Mar. 15 – During the yearly Union Budget set to take place later this week, the Select Committee of Parliament is expected to replace the Income Tax Act (1961) after examining the Direct Tax Code Bill (DTC), and has recommended some very significant tax reforms and tax payer-friendly measures.
With regards to personal taxation, it is planned to elevate the annual exemption limit from Rs. 1.80 lakh to Rs. 3 lakh and the annual tax saving investment limit from Rs. 1.20 lakh to Rs. 3.20 lakh.

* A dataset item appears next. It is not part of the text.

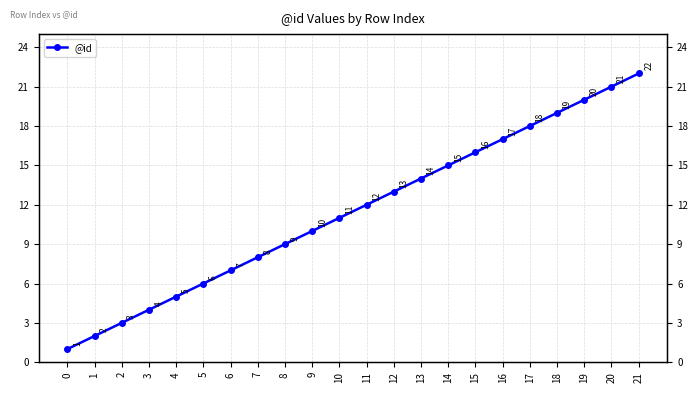

How many categories are shown in the chart?

22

It also recommends implementing three tax slabs:
- 10 percent tax for incomes of Rs. 3-10 lakh
- 20 percent tax for incomes of Rs. 10-20 lakh
- 30 percent tax for incomes over Rs. 20 lakh
The DTC had planned an extra deduction of Rs. 50,000 for life insurance and health insurance premiums and tuition fees – bringing total deductions to Rs. 1 lakh. Additionally, a deduction of Rs. 1 lakh for higher education loans has been suggested.
The DTC also advises to tax wealth of Rs. 5 crore and above (presently Rs. 30 lakh and above) besides rationalizing the tax rates, and abolish the securities transaction tax (STT) levied currently on sales or purchases of securities. That would mean capital gains would be taxed again.
As far as corporate income tax rates are concerned, the panel has suggested retaining the present rate of 30 percent.